─── Dataset records ───

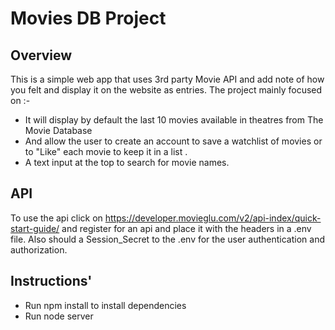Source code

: # Movies DB Project

## Overview
This is a simple web app that uses 3rd party Movie API and add note of how you felt and display it on the website as entries.
The project mainly focused on :-
- It will display by default the last 10 movies available in theatres from The Movie Database 
- And allow the user to create an account to save a watchlist of movies or to "Like" each movie to keep it in a list .
- A text input at the top to search for movie names.

## API
To use the api click on https://developer.movieglu.com/v2/api-index/quick-start-guide/ and register for an api and place it with the headers in a .env file.
Also should a Session_Secret to the .env for the user authentication and authorization.

## Instructions'
- Run npm install to install dependencies
- Run node server
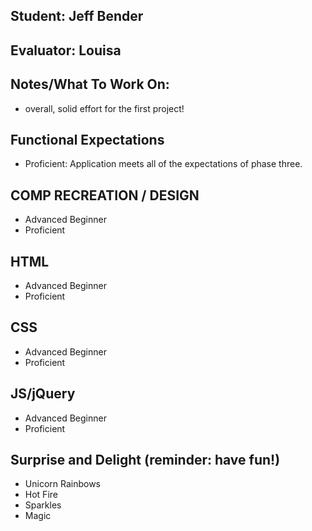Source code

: ## Student: Jeff Bender
## Evaluator: Louisa
## Notes/What To Work On:

- overall, solid effort for the first project!

## Functional Expectations

* Proficient: Application meets all of the expectations of phase three.


## COMP RECREATION / DESIGN

* Advanced Beginner  
* Proficient   

## HTML

* Advanced Beginner  
* Proficient   


## CSS

* Advanced Beginner  
* Proficient    


## JS/jQuery

* Advanced Beginner  
* Proficient   

## Surprise and Delight (reminder: have fun!)

* Unicorn Rainbows  
* Hot Fire  
* Sparkles  
* Magic
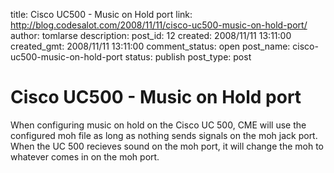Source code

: title: Cisco UC500 - Music on Hold port
link: http://blog.codesalot.com/2008/11/11/cisco-uc500-music-on-hold-port/
author: tomlarse
description: 
post_id: 12
created: 2008/11/11 13:11:00
created_gmt: 2008/11/11 13:11:00
comment_status: open
post_name: cisco-uc500-music-on-hold-port
status: publish
post_type: post

# Cisco UC500 - Music on Hold port

When configuring music on hold on the Cisco UC 500, CME will use the configured moh file as long as nothing sends signals on the moh jack port. When the UC 500 recieves sound on the moh port, it will change the moh to whatever comes in on the moh port.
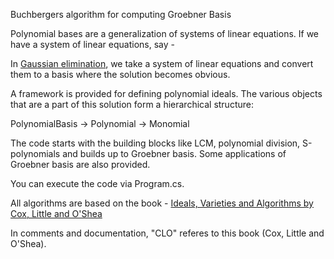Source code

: Buchbergers algorithm for computing Groebner Basis

Polynomial bases are a generalization of systems of linear equations. If we have a system of linear equations, say - 

In <a href="http://mathworld.wolfram.com/GaussianElimination.html">Gaussian elimination</a>, we take a system of linear equations and convert them to a basis where the solution becomes obvious.

A framework is provided for defining polynomial ideals. The various objects that are a part of this solution form a hierarchical structure:

PolynomialBasis -> Polynomial -> Monomial

The code starts with the building blocks like LCM, polynomial division, S-polynomials and builds up to Groebner basis. Some applications 
of Groebner basis are also provided. 

You can execute the code via Program.cs. 

All algorithms are based on the book - <a href="http://www.dm.unipi.it/~caboara/Misc/Cox,%20Little,%20O'Shea%20-%20Ideals,%20varieties%20and%20algorithms.pdf">Ideals, Varieties and Algorithms by Cox, Little and O'Shea</a> 

In comments and documentation, "CLO" referes to this book (Cox, Little and O'Shea). 

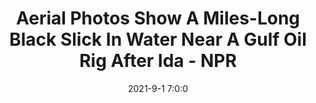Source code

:---
"title": "Aerial Photos Show A Miles-Long Black Slick In Water Near A Gulf Oil Rig After Ida - NPR"
"date": "2021-9-1 7:0:0"
"feed_name": "GOOGLENEWS"
"feed_website": "https://news.google.com/search?q=drilling%2Bincident&hl=en-US&gl=US&ceid=US:en"
"feed_rss": "https://news.google.com/rss/search?q=drilling%2Bincident&hl=en-US&gl=US&ceid=US:en"
"link": "https://www.npr.org/2021/09/01/1033503093/aerial-photos-show-a-miles-long-black-slick-in-water-near-a-gulf-oil-rig-afer-id"
"file": "_posts/2021-9-1-7-0-0_GOOGLENEWS_82a6a21bd670f667ffca00fa4631ff3f49c41a23.md"
"accident": "1"
"drilling": "1"
"dead": "0"
"injured": "0"
---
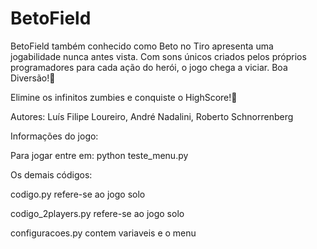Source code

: # BetoField

BetoField também conhecido como Beto no Tiro apresenta uma jogabilidade nunca antes vista. Com sons únicos criados pelos  próprios programadores para cada ação do herói, o jogo chega a viciar. Boa Diversão!🤩

Elimine os infinitos zumbies e conquiste o HighScore!🤑

Autores: Luís Filipe Loureiro, André Nadalini, Roberto Schnorrenberg

Informações do jogo:

Para jogar entre em: python teste_menu.py

Os demais códigos:

codigo.py refere-se ao jogo solo

codigo_2players.py refere-se ao jogo solo

configuracoes.py contem variaveis e o menu



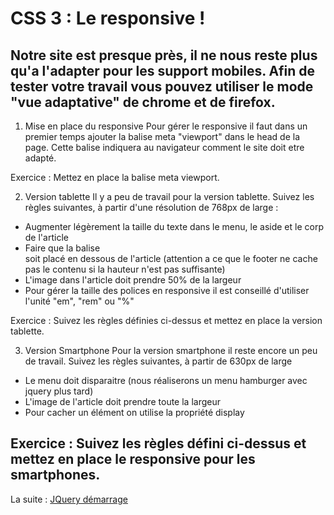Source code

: # CSS 3 : Le responsive !
Notre site est presque près, il ne nous reste plus qu'a l'adapter pour les support mobiles. Afin de tester votre travail vous pouvez utiliser le mode "vue adaptative" de chrome et de firefox.
---
1. Mise en place du responsive
Pour gérer le responsive il faut dans un premier temps ajouter la balise meta "viewport" dans le head de la page. Cette balise indiquera au navigateur comment le site doit etre adapté.

Exercice : Mettez en place la balise meta viewport.

2. Version tablette
Il y a peu de travail pour la version tablette. Suivez les règles suivantes, à partir d'une résolution de 768px de large :

* Augmenter légèrement la taille du texte dans le menu, le aside et le corp de l'article
* Faire que la balise <aside> soit placé en dessous de l'article (attention a ce que le footer ne cache pas le contenu si la hauteur n'est pas suffisante)
* L'image dans l'article doit prendre 50% de la largeur
* Pour gérer la taille des polices en responsive il est conseillé d'utiliser l'unité "em", "rem" ou "%"

Exercice : Suivez les règles définies ci-dessus et mettez en place la version tablette.

3. Version Smartphone
Pour la version smartphone il reste encore un peu de travail. Suivez les règles suivantes, à partir de 630px de large

* Le menu doit disparaitre (nous réaliserons un menu hamburger avec jquery plus tard)
* L'image de l'article doit prendre toute la largeur
* Pour cacher un élément on utilise la propriété display

Exercice : Suivez les règles défini ci-dessus et mettez en place le responsive pour les smartphones.
---
La suite : [JQuery démarrage](https://github.com/simplon-roanne/front-end-prairie/ex7)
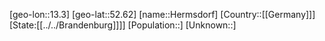 ﻿---
location: [52.62,13.3]
type: City
tags:
- geo/City


SpocWebEntityId: 30906
isDeleted: false
confidential: public

---
[geo-lon::13.3]
[geo-lat::52.62]
[name::Hermsdorf]
[Country::[[Germany]]]
[State:[[../../Brandenburg]]]]
[Population::]
[Unknown::]

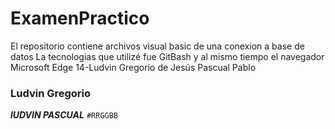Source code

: # ExamenPractico
El repositorio contiene archivos visual basic de una conexion a base de datos
La tecnologias que utilizé fue GitBash y al mismo tiempo el navegador Microsoft Edge
14-Ludvin Gregorio de Jesús Pascual Pablo
### Ludvin Gregorio
**_lUDVIN PASCUAL_**
`#RRGGBB`
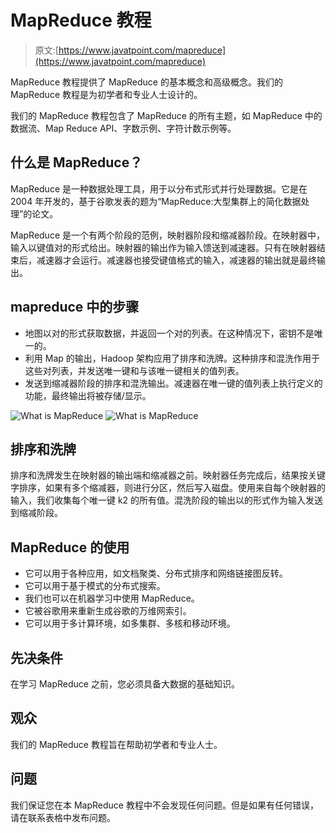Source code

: # MapReduce 教程

> 原文:[https://www.javatpoint.com/mapreduce](https://www.javatpoint.com/mapreduce)

MapReduce 教程提供了 MapReduce 的基本概念和高级概念。我们的 MapReduce 教程是为初学者和专业人士设计的。

我们的 MapReduce 教程包含了 MapReduce 的所有主题，如 MapReduce 中的数据流、Map Reduce API、字数示例、字符计数示例等。

## 什么是 MapReduce？

MapReduce 是一种数据处理工具，用于以分布式形式并行处理数据。它是在 2004 年开发的，基于谷歌发表的题为“MapReduce:大型集群上的简化数据处理”的论文。

MapReduce 是一个有两个阶段的范例，映射器阶段和缩减器阶段。在映射器中，输入以键值对的形式给出。映射器的输出作为输入馈送到减速器。只有在映射器结束后，减速器才会运行。减速器也接受键值格式的输入，减速器的输出就是最终输出。

## mapreduce 中的步骤

*   地图以对的形式获取数据，并返回一个<key value="">对的列表。在这种情况下，密钥不是唯一的。</key>
*   利用 Map 的输出，Hadoop 架构应用了排序和洗牌。这种排序和混洗作用于这些<key value="">对列表，并发送唯一键和与该唯一键<key list="">相关的值列表。</key></key>
*   发送到缩减器阶段的排序和混洗输出。减速器在唯一键的值列表上执行定义的功能，最终输出<key value="">将被存储/显示。</key>

![What is MapReduce](../Images/5665b1e4ffba6ff6a7251ed1a1ef2f86.png) ![What is MapReduce](../Images/b7d63817f0f8cdc43ef29c6dd3f69808.png)

## 排序和洗牌

排序和洗牌发生在映射器的输出端和缩减器之前。映射器任务完成后，结果按关键字排序，如果有多个缩减器，则进行分区，然后写入磁盘。使用来自每个映射器<k2>的输入，我们收集每个唯一键 k2 的所有值。混洗阶段的输出以<k2 list="">的形式作为输入发送到缩减阶段。</k2></k2>

## MapReduce 的使用

*   它可以用于各种应用，如文档聚类、分布式排序和网络链接图反转。
*   它可以用于基于模式的分布式搜索。
*   我们也可以在机器学习中使用 MapReduce。
*   它被谷歌用来重新生成谷歌的万维网索引。
*   它可以用于多计算环境，如多集群、多核和移动环境。

## 先决条件

在学习 MapReduce 之前，您必须具备大数据的基础知识。

## 观众

我们的 MapReduce 教程旨在帮助初学者和专业人士。

## 问题

我们保证您在本 MapReduce 教程中不会发现任何问题。但是如果有任何错误，请在联系表格中发布问题。
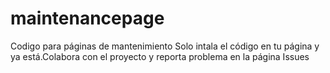 # maintenancepage
Codigo para páginas de mantenimiento
Solo intala el código en tu página y ya está.Colabora con el proyecto y reporta problema en la página Issues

───

From the data above, return exactly the lines from the one with "configuracoes.py contem variaveis e o menu" up to and including the one with "Pour gérer la". Pictures do not go in the copy.

configuracoes.py contem variaveis e o menu



Source code

: # CSS 3 : Le responsive !
Notre site est presque près, il ne nous reste plus qu'a l'adapter pour les support mobiles. Afin de tester votre travail vous pouvez utiliser le mode "vue adaptative" de chrome et de firefox.
---
1. Mise en place du responsive
Pour gérer le responsive il faut dans un premier temps ajouter la balise meta "viewport" dans le head de la page. Cette balise indiquera au navigateur comment le site doit etre adapté.

Exercice : Mettez en place la balise meta viewport.

2. Version tablette
Il y a peu de travail pour la version tablette. Suivez les règles suivantes, à partir d'une résolution de 768px de large :

* Augmenter légèrement la taille du texte dans le menu, le aside et le corp de l'article
* Faire que la balise <aside> soit placé en dessous de l'article (attention a ce que le footer ne cache pas le contenu si la hauteur n'est pas suffisante)
* L'image dans l'article doit prendre 50% de la largeur
* Pour gérer la taille des polices en responsive il est conseillé d'utiliser l'unité "em", "rem" ou "%"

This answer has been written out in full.